Redding City Manager Barry Tippin said most businesses in Redding have some sort of tax and the cannabis business tax is not different from other cities in California who are adjusting to the cannabis industry.

The tax is one percent lower than the six percent the City of Shasta Lake established for their cannabis retail businesses, which brought in nearly $388,000 in the second quarter.

Tippin said they'll start with a five percent tax on money made on marijuana sales.

"In terms of this industry, they are being taxed throughout California as a way to help with the regulatory element of a new business so the City of Redding is just following suit with many other cities," Tippin said.

The tax includes cannabis cultivation, manufacturing, processing, laboratory testing, delivery, storage, distribution, and retail sale up to 10% of gross receipts. However, the Redding City Council chose a five percent tax to work with local businesses.

"We have certainly started with taxes at a lower end from what could be because we want to make sure that they are successful. As they get into business and they have start up costs, just like any other business, we want to try to not make it a burden to begin with while still making some revenue for the City.

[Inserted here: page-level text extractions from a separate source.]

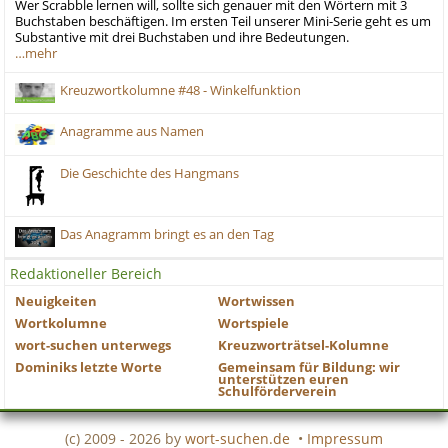
Wer Scrabble lernen will, sollte sich genauer mit den Wörtern mit 3
Buchstaben beschäftigen. Im ersten Teil unserer Mini-Serie geht es um
Substantive mit drei Buchstaben und ihre Bedeutungen.
…mehr
Kreuzwortkolumne #48 - Winkelfunktion
Anagramme aus Namen
Die Geschichte des Hangmans
Das Anagramm bringt es an den Tag
Redaktioneller Bereich
Neuigkeiten
Wortwissen
Wortkolumne
Wortspiele
wort-suchen unterwegs
Kreuzworträtsel-Kolumne
Dominiks letzte Worte
Gemeinsam für Bildung: wir
unterstützen euren
Schulförderverein
(c) 2009 - 2026 by
wort-suchen.de
•
Impressum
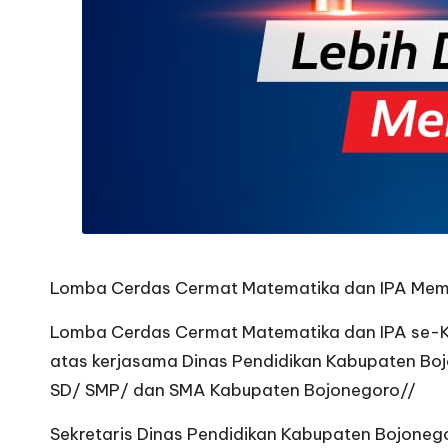
Lomba Cerdas Cermat Matematika dan IPA Mema
Lomba Cerdas Cermat Matematika dan IPA se-Ka
atas kerjasama Dinas Pendidikan Kabupaten Bojo
SD/ SMP/ dan SMA Kabupaten Bojonegoro//
Sekretaris Dinas Pendidikan Kabupaten Bojone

We're hopeful it will be compatible moving forward," Tippin added.

The City does not know the exact amount the tax will generate, but they estimate $750,000 annually.

The revenue will go into the City's General Fund. Tippin said until the City Council sees the results of the tax there are no immediate plans on how the money will be spent.

However, more than 80 percent of the City of Redding's General Fund goes towards public safety, meaning both fire and police, and Tippin said it is very likely the City Council will do something similar with the revenue generated from the Marijuana Business Tax.

Separate from the tax, Tippin said the fees from cannabis business licenses, etc. will go towards a new city fire inspector position and educational resources on marijuana, which will mainly be in the form of public service announcements done with the County and the health department.